Other tests can detect microfilariae in your pet’s bloodstream. Microfilariae in the blood tell the vet that the dog is infected with adult heartworms; since only the adult versions can mate and produce the microfilariae.
Then, about 6 months after the bite is the earliest time that the microfilariae can be detected in a dog’s blood.
Physical Activities During Treatment
The treatment of heartworm disease, with minor variations, takes 2 to 5 months to complete. It is treated using a medication, and the worms must die gradually, rather than all at once – this can cause massive strokes.
During this period, you should restrict your puppy’s exercise activity to the minimum. This includes short leash walks only for bodily functions (urinating, defecating).
The dog will need to get an antibiotic, doxycycline, which can weaken the heartworms and make the adulticide injections most effective. Your dog should receive this antibiotic until the veterinarian tells you to stop.
The frequency of the therapy is once or twice a day for 1-2 months until the adulticide injection treatment. Some animals may develop indigestion from the doxycyclin. So make sure to contact your veterinarian to find an alternative when observing the loss of appetite or vomiting.
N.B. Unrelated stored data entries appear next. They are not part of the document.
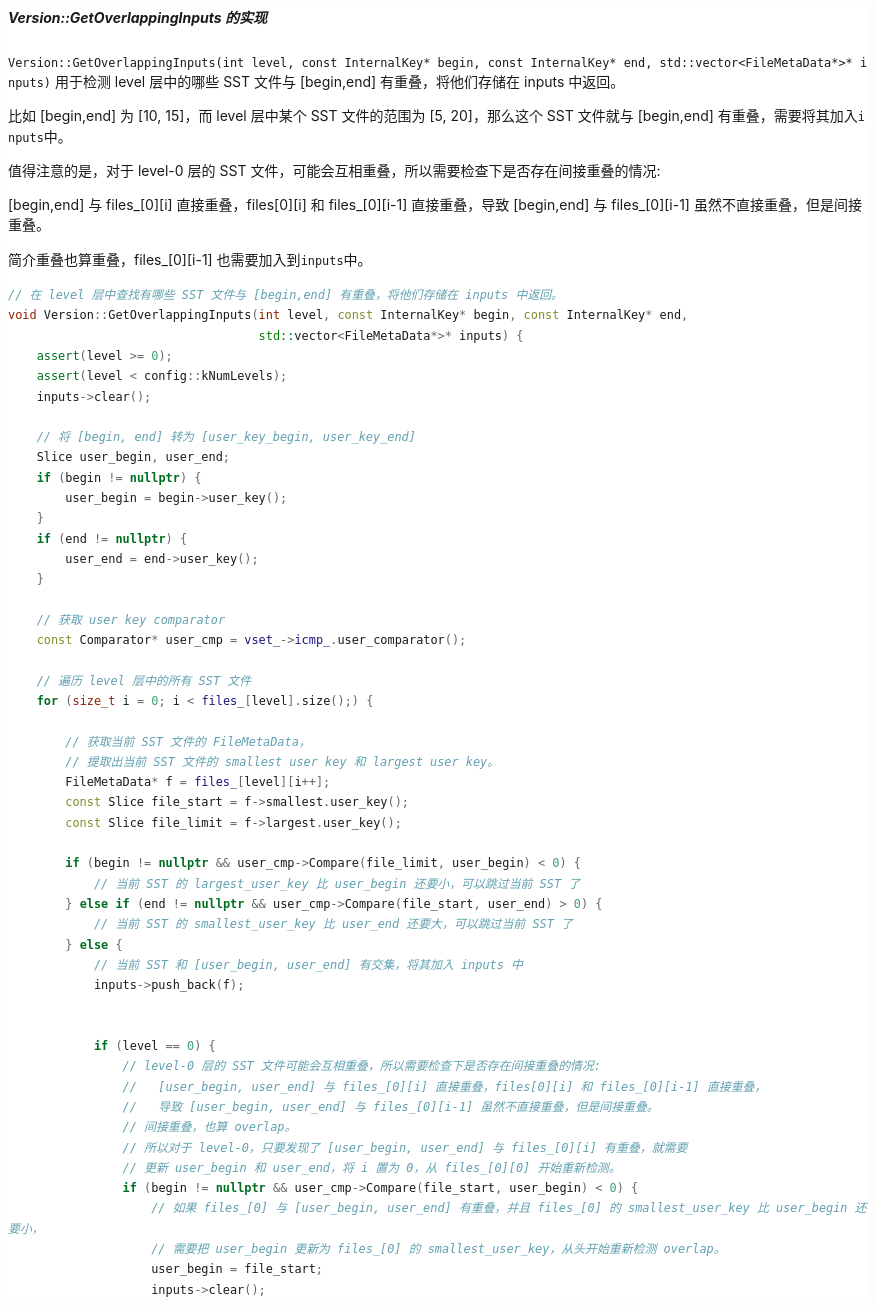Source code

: ##### Version::GetOverlappingInputs 的实现

`Version::GetOverlappingInputs(int level, const InternalKey* begin, const InternalKey* end, std::vector<FileMetaData*>* inputs)` 用于检测 level 层中的哪些 SST 文件与 [begin,end] 有重叠，将他们存储在 inputs 中返回。

比如 [begin,end] 为 [10, 15]，而 level 层中某个 SST 文件的范围为 [5, 20]，那么这个 SST 文件就与 [begin,end] 有重叠，需要将其加入`inputs`中。

值得注意的是，对于 level-0 层的 SST 文件，可能会互相重叠，所以需要检查下是否存在间接重叠的情况: 

[begin,end] 与 files_[0][i] 直接重叠，files[0][i] 和 files_[0][i-1] 直接重叠，导致 [begin,end] 与 files_[0][i-1] 虽然不直接重叠，但是间接重叠。

简介重叠也算重叠，files_[0][i-1] 也需要加入到`inputs`中。

```c++
// 在 level 层中查找有哪些 SST 文件与 [begin,end] 有重叠，将他们存储在 inputs 中返回。
void Version::GetOverlappingInputs(int level, const InternalKey* begin, const InternalKey* end,
                                   std::vector<FileMetaData*>* inputs) {
    assert(level >= 0);
    assert(level < config::kNumLevels);
    inputs->clear();

    // 将 [begin, end] 转为 [user_key_begin, user_key_end]
    Slice user_begin, user_end;
    if (begin != nullptr) {
        user_begin = begin->user_key();
    }
    if (end != nullptr) {
        user_end = end->user_key();
    }

    // 获取 user key comparator
    const Comparator* user_cmp = vset_->icmp_.user_comparator();

    // 遍历 level 层中的所有 SST 文件
    for (size_t i = 0; i < files_[level].size();) {

        // 获取当前 SST 文件的 FileMetaData，
        // 提取出当前 SST 文件的 smallest user key 和 largest user key。
        FileMetaData* f = files_[level][i++];
        const Slice file_start = f->smallest.user_key();
        const Slice file_limit = f->largest.user_key();

        if (begin != nullptr && user_cmp->Compare(file_limit, user_begin) < 0) {
            // 当前 SST 的 largest_user_key 比 user_begin 还要小，可以跳过当前 SST 了
        } else if (end != nullptr && user_cmp->Compare(file_start, user_end) > 0) {
            // 当前 SST 的 smallest_user_key 比 user_end 还要大，可以跳过当前 SST 了
        } else {
            // 当前 SST 和 [user_begin, user_end] 有交集，将其加入 inputs 中
            inputs->push_back(f);

            
            if (level == 0) {
                // level-0 层的 SST 文件可能会互相重叠，所以需要检查下是否存在间接重叠的情况: 
                //   [user_begin, user_end] 与 files_[0][i] 直接重叠，files[0][i] 和 files_[0][i-1] 直接重叠，
                //   导致 [user_begin, user_end] 与 files_[0][i-1] 虽然不直接重叠，但是间接重叠。
                // 间接重叠，也算 overlap。 
                // 所以对于 level-0，只要发现了 [user_begin, user_end] 与 files_[0][i] 有重叠，就需要
                // 更新 user_begin 和 user_end，将 i 置为 0，从 files_[0][0] 开始重新检测。
                if (begin != nullptr && user_cmp->Compare(file_start, user_begin) < 0) {
                    // 如果 files_[0] 与 [user_begin, user_end] 有重叠，并且 files_[0] 的 smallest_user_key 比 user_begin 还要小，
                    // 需要把 user_begin 更新为 files_[0] 的 smallest_user_key，从头开始重新检测 overlap。
                    user_begin = file_start;
                    inputs->clear();
```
Exercise restriction should start immediately on the day of the first adulticide injection. The injections are usually given as 2 sets: 1 injection at the beginning; then 4 weeks after, 2 more injections – 24 hours apart.
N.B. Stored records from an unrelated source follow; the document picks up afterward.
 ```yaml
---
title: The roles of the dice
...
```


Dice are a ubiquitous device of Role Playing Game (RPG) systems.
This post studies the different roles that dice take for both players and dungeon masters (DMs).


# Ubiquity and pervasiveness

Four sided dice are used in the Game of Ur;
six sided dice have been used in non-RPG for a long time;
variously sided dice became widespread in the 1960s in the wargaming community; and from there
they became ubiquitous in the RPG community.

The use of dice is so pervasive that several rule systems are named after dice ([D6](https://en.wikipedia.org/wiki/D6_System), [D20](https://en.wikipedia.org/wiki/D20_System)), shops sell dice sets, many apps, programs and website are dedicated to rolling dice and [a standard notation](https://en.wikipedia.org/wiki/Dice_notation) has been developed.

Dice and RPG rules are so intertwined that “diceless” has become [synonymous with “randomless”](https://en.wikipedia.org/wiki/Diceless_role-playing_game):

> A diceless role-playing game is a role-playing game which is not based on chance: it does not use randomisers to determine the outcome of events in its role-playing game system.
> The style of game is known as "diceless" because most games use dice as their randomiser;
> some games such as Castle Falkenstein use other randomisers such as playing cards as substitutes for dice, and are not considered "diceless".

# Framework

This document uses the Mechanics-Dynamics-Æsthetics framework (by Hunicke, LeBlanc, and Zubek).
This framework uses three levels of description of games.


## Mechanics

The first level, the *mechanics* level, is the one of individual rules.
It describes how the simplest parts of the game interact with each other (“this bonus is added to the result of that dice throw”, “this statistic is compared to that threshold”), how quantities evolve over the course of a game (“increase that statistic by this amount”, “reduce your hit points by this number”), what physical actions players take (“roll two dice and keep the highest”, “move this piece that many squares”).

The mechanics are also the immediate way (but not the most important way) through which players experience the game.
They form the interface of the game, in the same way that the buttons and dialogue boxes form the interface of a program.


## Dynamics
The restriction of physical activity lasts a total of 8 consecutive weeks for most dogs. Playful and energetic dogs may find this difficult, but the alternative is worse and can be deadly.
Dogs allowed to play or run during the first treatment can develop life-threatening problems such as massive strokes. The therapy makes worms fragile, which is why the body can break them down over the next 8 weeks.
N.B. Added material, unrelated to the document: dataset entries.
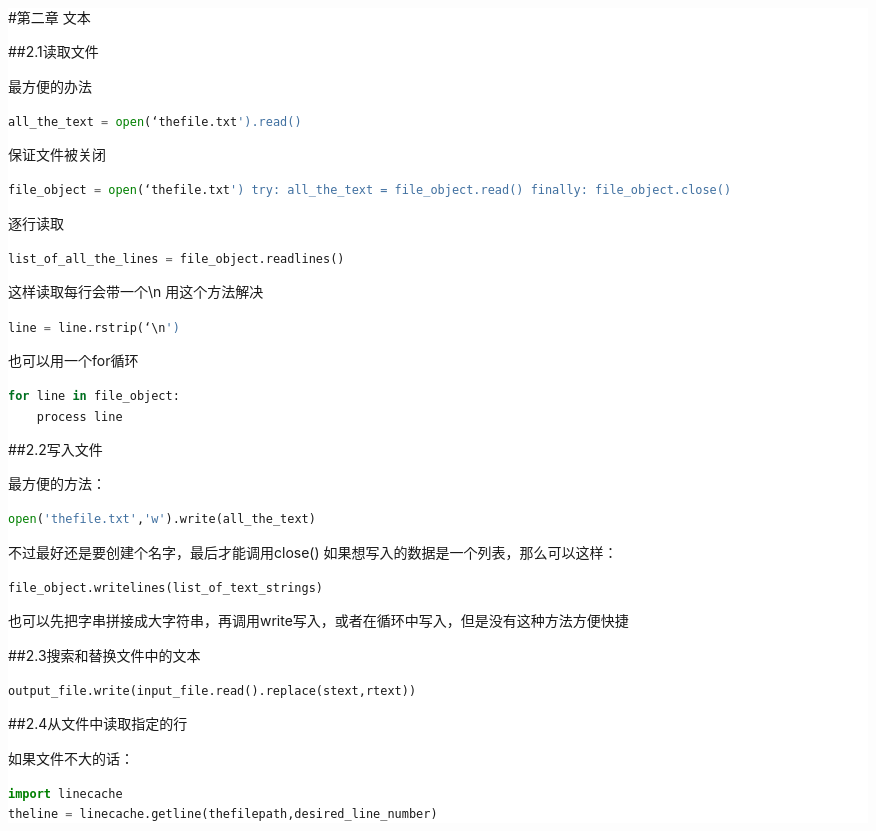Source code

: #第二章 文本

##2.1读取文件

最方便的办法

```python
all_the_text = open(‘thefile.txt').read()
```

保证文件被关闭

```python
file_object = open(‘thefile.txt') try: all_the_text = file_object.read() finally: file_object.close()
```

逐行读取

```python
list_of_all_the_lines = file_object.readlines()
```

这样读取每行会带一个\n 用这个方法解决

```python
line = line.rstrip(‘\n')
```

也可以用一个for循环

```python
for line in file_object: 
	process line
```

##2.2写入文件

最方便的方法：

```python
open('thefile.txt','w').write(all_the_text)
```

不过最好还是要创建个名字，最后才能调用close() 如果想写入的数据是一个列表，那么可以这样：

```python
file_object.writelines(list_of_text_strings)
```

也可以先把字串拼接成大字符串，再调用write写入，或者在循环中写入，但是没有这种方法方便快捷

##2.3搜索和替换文件中的文本

```python
output_file.write(input_file.read().replace(stext,rtext))
```

##2.4从文件中读取指定的行

如果文件不大的话：

```python
import linecache 
theline = linecache.getline(thefilepath,desired_line_number)
```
Allowing physical activity at any time during these 8 weeks might cause the weakened heartworms to shatter, causing a clot of worm fragments that stops blood flow to the lungs, brain, or other organs (“shaking the tree” phenomenon).
This causes a stroke or sudden death. Conversely, exercise restriction means the body slowly breaks down the worms until they are gone, and it should cause no symptoms.
If your dog is acting weird, develops a cough, or has dyspnea (difficulty breathing), you should call your veterinarian immediately. These symptoms are the first signs of the reaction to worms that are being destructed, and it requires an immediate visit.
Each case is different; some dogs will receive cortisone tablets “per os” (prednisone), as directed by the vet. Others might not need this treatment or receive it only on an as-needed basis if respiratory symptoms occur.
The second and third injected doses will be given 24 hours apart, 1 month after the primary injection. This means that the dog will need to spend one night in the hospital for further observation.
When discharged, the dog should remain as quiet and inactive as possible for the following 4 weeks. Afterward, physical activity may be slowly increased.
To Sum Up
Physical activities during the treatment should be limited to daily walks only for bodily needs such as peeing, as they can cause deathly consequences, such as stroke.
Dogs with heartworm disease should not exercise immediately after the diagnosis and the beginning of treatment. However, after starting the proper treatment, physical activity should be included step-by-step. Our suggestion is always to follow instructions from professionals.